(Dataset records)
- - - - - - -

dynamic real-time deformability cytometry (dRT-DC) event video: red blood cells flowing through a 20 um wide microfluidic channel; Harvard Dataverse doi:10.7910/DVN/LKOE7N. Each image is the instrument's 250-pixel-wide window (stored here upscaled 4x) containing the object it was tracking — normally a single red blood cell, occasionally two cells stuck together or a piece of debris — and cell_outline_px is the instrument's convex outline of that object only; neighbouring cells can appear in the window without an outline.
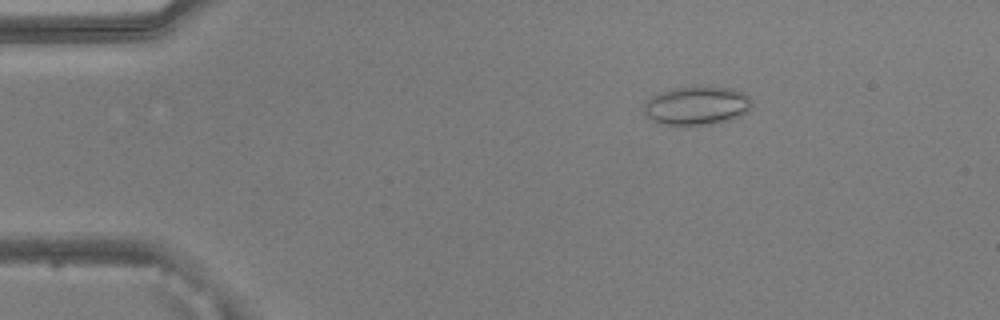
{"species": "common noctule bat (a hibernating species)", "species_latin": "Nyctalus noctula", "temperature_condition": "warm", "stored_images_in_passage": 47, "camera_frame_rate_fps": 3000, "um_per_image_px": 0.085, "animal": {"sex": "male", "body_mass_g": 20.5, "forearm_length_mm": 52.5}, "frame": {"image": 1, "passage_image": 3, "time_ms": 0.667, "image_size_px": [1000, 320], "cell_outline_px": [[752, 104], [744, 112], [728, 120], [712, 124], [664, 124], [652, 120], [644, 116], [644, 104], [652, 96], [668, 88], [700, 84], [732, 88], [748, 96], [752, 100]], "centroid_in_image_um": [59.18, 8.92], "position_along_channel_um": 25.8, "area_um2": 24.51}}
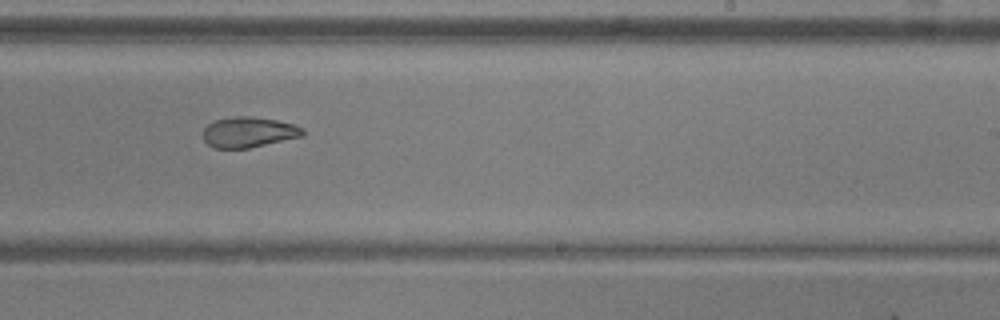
{"frame": {"image": 2, "passage_image": 27, "time_ms": 8.667, "image_size_px": [1000, 320], "cell_outline_px": [[304, 136], [248, 148], [216, 148], [208, 144], [204, 140], [204, 128], [208, 124], [216, 120], [236, 116], [252, 116], [276, 120], [292, 124], [304, 128]], "centroid_in_image_um": [21.16, 11.23], "position_along_channel_um": 267.8, "area_um2": 17.57}}
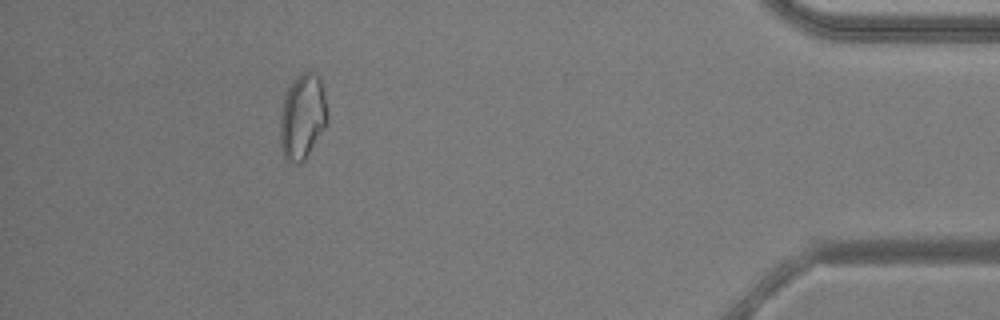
{"frame": {"image": 3, "passage_image": 42, "time_ms": 13.667, "image_size_px": [1000, 320], "cell_outline_px": [[328, 120], [324, 128], [304, 160], [300, 164], [296, 164], [288, 160], [284, 156], [280, 148], [280, 116], [284, 96], [292, 80], [300, 72], [308, 68], [316, 72], [320, 76], [324, 92], [328, 112]], "centroid_in_image_um": [25.71, 9.84], "position_along_channel_um": 409.5, "area_um2": 23.99}, "authors_computed_cell_mechanics": {"area_um2": 19.1896, "velocity_mm_per_s": 3.8815, "shape_relaxation_time_tau1_ms": 10.3738, "shape_relaxation_time_tau2_ms": 1.6161, "deformation_change_tau1": 0.264, "deformation_change_tau2": 0.0779}}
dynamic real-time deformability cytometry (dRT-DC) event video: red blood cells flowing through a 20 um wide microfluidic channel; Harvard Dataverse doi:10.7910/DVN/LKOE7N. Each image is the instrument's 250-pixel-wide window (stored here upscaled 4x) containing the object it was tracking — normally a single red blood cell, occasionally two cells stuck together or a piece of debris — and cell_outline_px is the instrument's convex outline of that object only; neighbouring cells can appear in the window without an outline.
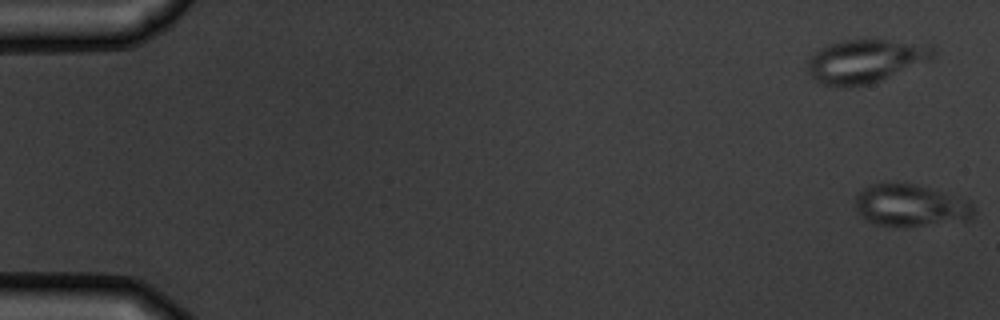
{"species": "common noctule bat (a hibernating species)", "species_latin": "Nyctalus noctula", "temperature_condition": "warm", "stored_images_in_passage": 6, "camera_frame_rate_fps": 3000, "um_per_image_px": 0.085, "animal": {"sex": "male", "body_mass_g": 19.5, "forearm_length_mm": 54.6}, "frame": {"image": 1, "passage_image": 1, "time_ms": 0.0, "image_size_px": [1000, 320], "cell_outline_px": [[976, 212], [972, 220], [920, 224], [872, 224], [864, 220], [856, 208], [856, 192], [872, 184], [916, 184], [956, 196], [968, 200], [972, 204]], "centroid_in_image_um": [77.41, 17.44], "position_along_channel_um": 7.6, "area_um2": 28.38}}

- - - - - - -

• Task to carry out:
Quote every record above exactly, leaving out the pictures.

• Response below:
dynamic real-time deformability cytometry (dRT-DC) event video: red blood cells flowing through a 20 um wide microfluidic channel; Harvard Dataverse doi:10.7910/DVN/LKOE7N. Each image is the instrument's 250-pixel-wide window (stored here upscaled 4x) containing the object it was tracking — normally a single red blood cell, occasionally two cells stuck together or a piece of debris — and cell_outline_px is the instrument's convex outline of that object only; neighbouring cells can appear in the window without an outline.
{"species": "common noctule bat (a hibernating species)", "species_latin": "Nyctalus noctula", "temperature_condition": "warm", "stored_images_in_passage": 47, "camera_frame_rate_fps": 3000, "um_per_image_px": 0.085, "animal": {"sex": "male", "body_mass_g": 20.5, "forearm_length_mm": 52.5}, "frame": {"image": 1, "passage_image": 3, "time_ms": 0.667, "image_size_px": [1000, 320], "cell_outline_px": [[752, 104], [744, 112], [728, 120], [712, 124], [664, 124], [652, 120], [644, 116], [644, 104], [652, 96], [668, 88], [700, 84], [732, 88], [748, 96], [752, 100]], "centroid_in_image_um": [59.18, 8.92], "position_along_channel_um": 25.8, "area_um2": 24.51}}
{"frame": {"image": 2, "passage_image": 27, "time_ms": 8.667, "image_size_px": [1000, 320], "cell_outline_px": [[304, 136], [248, 148], [216, 148], [208, 144], [204, 140], [204, 128], [208, 124], [216, 120], [236, 116], [252, 116], [276, 120], [292, 124], [304, 128]], "centroid_in_image_um": [21.16, 11.23], "position_along_channel_um": 267.8, "area_um2": 17.57}}
{"frame": {"image": 3, "passage_image": 42, "time_ms": 13.667, "image_size_px": [1000, 320], "cell_outline_px": [[328, 120], [324, 128], [304, 160], [300, 164], [296, 164], [288, 160], [284, 156], [280, 148], [280, 116], [284, 96], [292, 80], [300, 72], [308, 68], [316, 72], [320, 76], [324, 92], [328, 112]], "centroid_in_image_um": [25.71, 9.84], "position_along_channel_um": 409.5, "area_um2": 23.99}, "authors_computed_cell_mechanics": {"area_um2": 19.1896, "velocity_mm_per_s": 3.8815, "shape_relaxation_time_tau1_ms": 10.3738, "shape_relaxation_time_tau2_ms": 1.6161, "deformation_change_tau1": 0.264, "deformation_change_tau2": 0.0779}}
dynamic real-time deformability cytometry (dRT-DC) event video: red blood cells flowing through a 20 um wide microfluidic channel; Harvard Dataverse doi:10.7910/DVN/LKOE7N. Each image is the instrument's 250-pixel-wide window (stored here upscaled 4x) containing the object it was tracking — normally a single red blood cell, occasionally two cells stuck together or a piece of debris — and cell_outline_px is the instrument's convex outline of that object only; neighbouring cells can appear in the window without an outline.
{"species": "common noctule bat (a hibernating species)", "species_latin": "Nyctalus noctula", "temperature_condition": "warm", "stored_images_in_passage": 6, "camera_frame_rate_fps": 3000, "um_per_image_px": 0.085, "animal": {"sex": "male", "body_mass_g": 19.5, "forearm_length_mm": 54.6}, "frame": {"image": 1, "passage_image": 1, "time_ms": 0.0, "image_size_px": [1000, 320], "cell_outline_px": [[976, 212], [972, 220], [920, 224], [872, 224], [864, 220], [856, 208], [856, 192], [872, 184], [916, 184], [956, 196], [968, 200], [972, 204]], "centroid_in_image_um": [77.41, 17.44], "position_along_channel_um": 7.6, "area_um2": 28.38}}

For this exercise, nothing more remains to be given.